Memoriam

My first real clear memory is of being four years old and sick. I remember how close the ceiling seemed to the bed, the chalky taste of a chewable Children’s Tylenol, the sour smell of fever. I have no idea if this really happened. But I remember.

Many times during Zee’s first year I took comfort from the fact that she would have no memory of my seemingly endless array of mistakes, not least of which was my rousing version of The Skeets on the Bus. (One day she will learn that they say “eff yer mudder” all through the town, but it will not be from me.) As my baby grows into a little girl, I can see her becoming the person she will be, and I wonder what she will remember.

A couple of nights ago I walked up a staircase I hadn’t ascended in years and felt my throat go thick with emotion at the scent; popcorn and spilled beer, salt and dampness, familiar and not. I hugged people I knew in another lifetime and raised a glass to a friend I will never again see in this one. We became a choir of voices as we went over all the old stories of remember when and what about the time and I can’t believe I never heard and yes, I remember. 
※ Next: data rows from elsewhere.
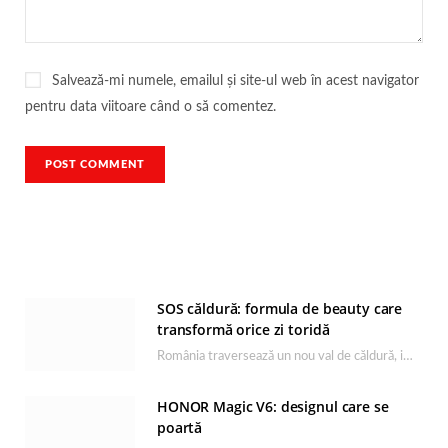
Salvează-mi numele, emailul și site-ul web în acest navigator
pentru data viitoare când o să comentez.
SOS căldură: formula de beauty care
transformă orice zi toridă
România traversează un nou val de căldură, iar rutina de îngrijire capătă un rol esențial…
HONOR Magic V6: designul care se
poartă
It’s just snapshots, all of it. A Mickey Mouse shirt and a boyish grin behind a shot glass full of mystery liquor, a little girl on her daddy’s shoulders reaching up to a sky of pooling blue, the pebbled texture of a yellow bedspread that has been washed a hundred times. Memories are just the stories we tell ourselves about who we are, going over them again and again until they have the smoothness of polished stone. Something not real and yet the only real things we have.